The aurora borealis, or northern lights, is a common sight at north polar latitudes. The name aurora borealis comes from Latin and Greek. Aurora was the ancient Roman goddess of the dawn, and the ancient Greek name for the north wind is “boreas.” The corresponding occurrences in the southern polar skies are the aurora australis.
Extreme aurora light shows are caused by a coronal mass ejection, or CME, from the sun that causes a severe geomagnetic storm. Such storms are not uncommon. The sun spits out hot electromagnetic plasma from sunspots all the time, and the burps from within the blazing interior of the sun’s nuclear furnace vary in intensity. Fortunately, most CMEs are not aimed at Earth, so the vast majority of them miss us.

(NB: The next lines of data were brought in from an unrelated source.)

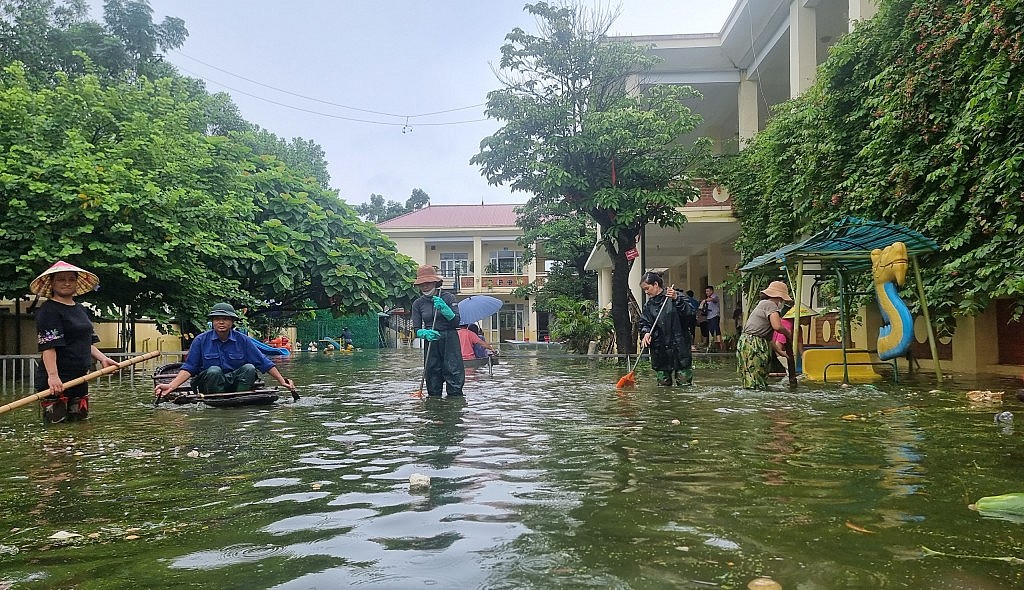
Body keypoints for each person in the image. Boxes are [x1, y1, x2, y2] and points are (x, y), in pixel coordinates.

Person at [31, 261, 118, 423]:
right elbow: (48, 347)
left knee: (80, 423)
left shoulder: (81, 310)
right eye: (61, 279)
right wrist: (53, 377)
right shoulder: (48, 310)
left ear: (77, 283)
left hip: (79, 377)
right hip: (57, 379)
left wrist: (103, 359)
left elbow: (88, 343)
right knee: (57, 428)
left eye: (71, 279)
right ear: (52, 283)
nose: (67, 283)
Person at [154, 303, 296, 397]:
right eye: (217, 319)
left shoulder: (243, 340)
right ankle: (217, 399)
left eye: (225, 319)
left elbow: (264, 363)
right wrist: (171, 386)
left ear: (232, 322)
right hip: (210, 384)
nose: (221, 322)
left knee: (249, 368)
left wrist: (281, 381)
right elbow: (189, 368)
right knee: (214, 371)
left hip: (235, 383)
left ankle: (240, 398)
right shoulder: (201, 340)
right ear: (212, 322)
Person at [411, 265, 464, 396]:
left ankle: (454, 407)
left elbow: (456, 322)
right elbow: (416, 328)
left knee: (454, 374)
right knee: (432, 375)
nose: (425, 287)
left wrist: (446, 310)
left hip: (450, 339)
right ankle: (434, 408)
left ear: (435, 282)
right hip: (431, 341)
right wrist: (423, 333)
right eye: (422, 284)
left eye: (428, 283)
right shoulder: (418, 304)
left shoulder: (448, 298)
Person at [637, 272, 694, 386]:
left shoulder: (676, 296)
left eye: (647, 288)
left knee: (684, 384)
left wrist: (677, 299)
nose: (646, 292)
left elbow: (691, 314)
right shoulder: (649, 305)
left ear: (656, 284)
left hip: (679, 346)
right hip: (660, 349)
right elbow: (645, 322)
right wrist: (646, 333)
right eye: (644, 290)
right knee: (663, 385)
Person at [737, 281, 793, 390]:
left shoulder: (763, 304)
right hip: (754, 344)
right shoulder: (770, 305)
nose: (782, 303)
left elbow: (768, 338)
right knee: (756, 375)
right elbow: (777, 326)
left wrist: (780, 352)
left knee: (751, 376)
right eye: (782, 300)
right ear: (779, 297)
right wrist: (788, 333)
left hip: (748, 342)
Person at [702, 285, 723, 352]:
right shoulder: (707, 299)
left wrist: (704, 301)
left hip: (715, 315)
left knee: (716, 328)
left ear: (712, 291)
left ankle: (720, 344)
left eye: (708, 291)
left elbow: (713, 300)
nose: (706, 292)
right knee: (711, 329)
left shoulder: (714, 296)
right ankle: (714, 344)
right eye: (706, 291)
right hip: (709, 316)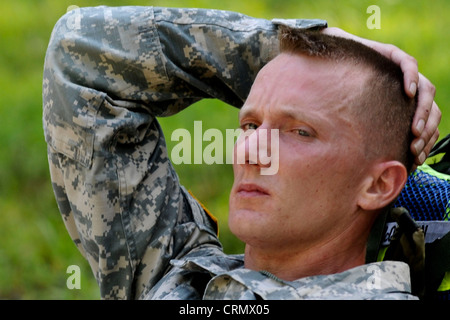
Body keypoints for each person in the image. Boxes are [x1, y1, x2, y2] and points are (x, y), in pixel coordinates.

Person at [43, 6, 440, 299]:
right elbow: (79, 53)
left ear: (378, 184)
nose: (252, 151)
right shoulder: (176, 272)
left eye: (299, 132)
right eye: (250, 125)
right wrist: (292, 49)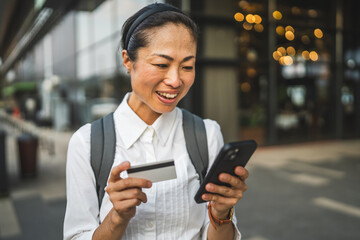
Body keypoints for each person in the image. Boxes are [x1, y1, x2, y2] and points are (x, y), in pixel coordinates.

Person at [64, 3, 249, 240]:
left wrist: (221, 213)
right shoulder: (87, 144)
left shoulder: (207, 134)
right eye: (161, 64)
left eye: (187, 66)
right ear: (128, 61)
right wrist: (116, 218)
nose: (175, 80)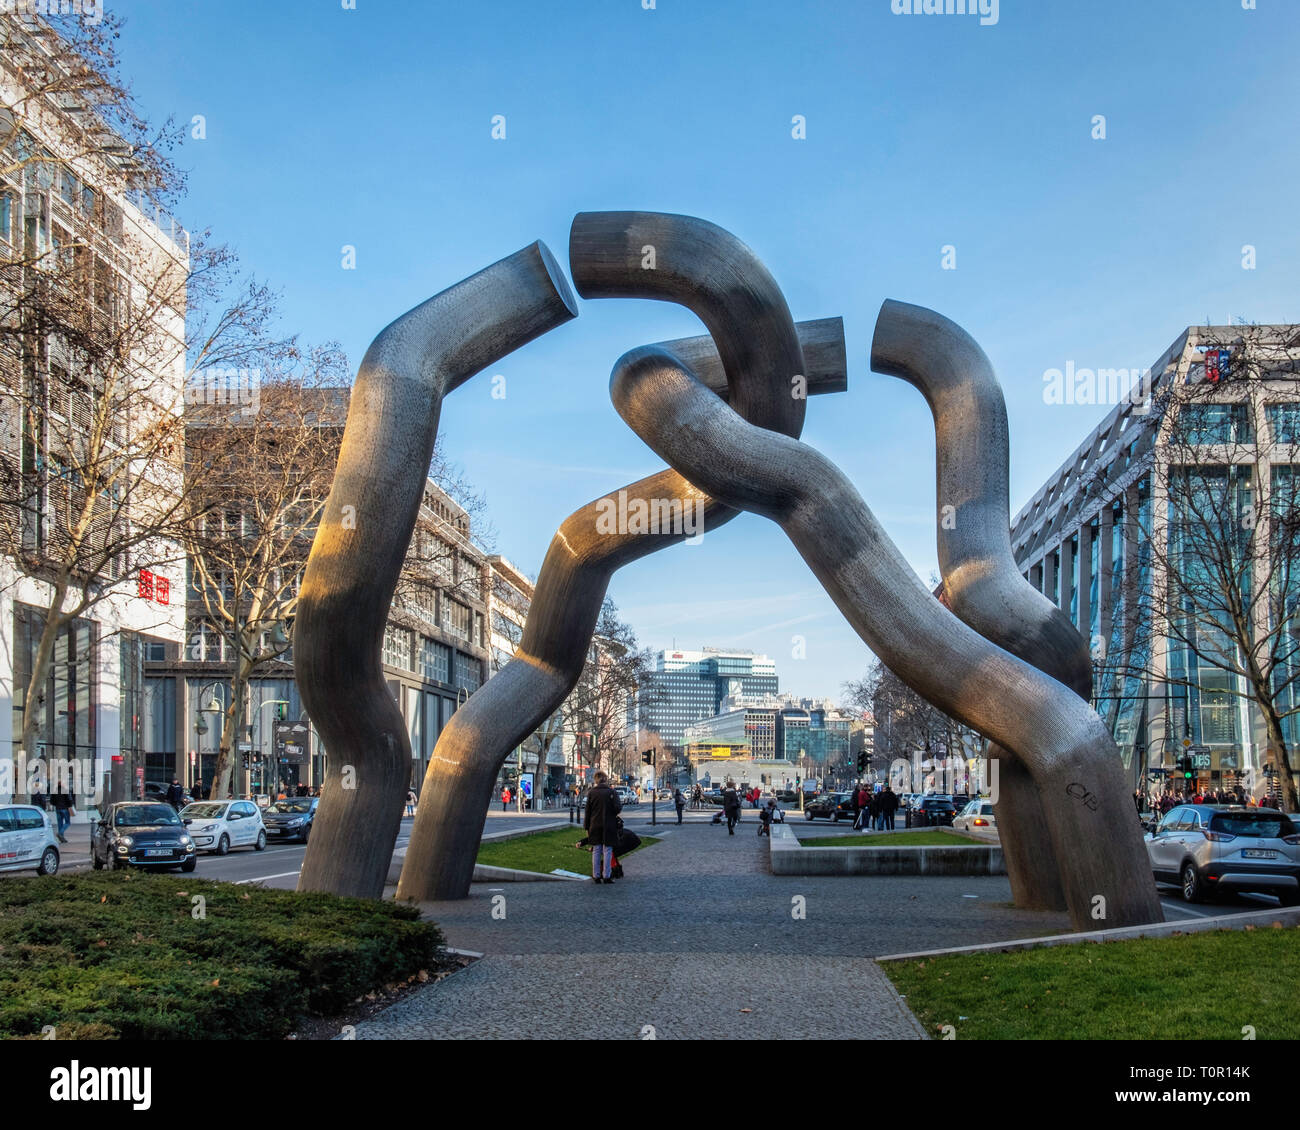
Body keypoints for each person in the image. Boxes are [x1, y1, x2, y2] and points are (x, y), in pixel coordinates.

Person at [583, 771, 622, 883]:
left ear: (596, 780)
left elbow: (587, 812)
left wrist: (586, 827)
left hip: (594, 825)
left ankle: (596, 875)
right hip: (609, 824)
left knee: (596, 850)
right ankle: (607, 875)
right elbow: (618, 808)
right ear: (605, 779)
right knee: (607, 850)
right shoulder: (612, 792)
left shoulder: (591, 793)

The plasma from a CME creates the aurora by doing naturally to Earth’s atmosphere what we do artificially to produce neon signs and television pictures.
When atoms and gas molecules at low pressure are energized by electrically charged particles, they absorb certain amounts of energy that correspond to transitions of electrons to higher energy levels within the atoms.
Eventually the energized electrons fall back to a lower energy level, emitting light with the same bar code of wavelengths that they absorbed. We see the emitted light as colors that are a mixture of the various wavelengths. Each gas has a unique spectral signature.
For example, neon gas emits almost entirely wavelengths of red light, so it is used in red signs.
To make a neon sign, electricity energizes a glass tube containing neon gas at extremely low pressure. Electrons stream through the tube, causing the neon atoms to jump up and down between energy levels and emit light.
Although we call all such glowing tubes “neon” lights, the different colors are mixtures of various gases designed to produce the desired colors.
It is not only during CMEs that the sun emits plasma particles. The particles continuously emanate in all directions at very high speeds — an average of almost 1 million mph! This “solar wind” pervades the solar system and pushes the tails of comets away from the sun, among other things.
Earth’s magnetic field deflects the relatively steady solar wind to form a magnetic shock wave called the magnetosphere.
The solar wind flows around the magnetosphere like a stream flowing around a rock. It stretches and elongates the magnetosphere into a raindrop shape with a long tail trailing away from Earth on the side away from the sun.
The accelerated solar wind ions spiral along Earth’s magnetic field lines, constrained like beads on a wire. In the upper atmosphere, the magnetic field lines converge toward the north and south magnetic poles, where they become nearly perpendicular to the surface. Energized ions traveling along the field lines collide with atoms and molecules of oxygen and nitrogen in the thin upper atmosphere and produce light.
Oxygen emits green and, less frequently, deep red light. Nitrogen is responsible for blue or purplish-red light that produces the purple-tinged lower borders and rippling edges of the aurora.
From Earth the aurora appears as colorful curtains and rays of light that dance across the sky, but from space they appear as bright symmetric ovals centered on the northern and southern magnetic poles and extending outward toward the equator, gradually diminishing in intensity.
We will likely not see the aurora as far south as Hawaii, but their shows have enchanted viewers at higher latitudes from prehistoric times. It is a real treat to see it from the far north as I did from northernmost Norway last month.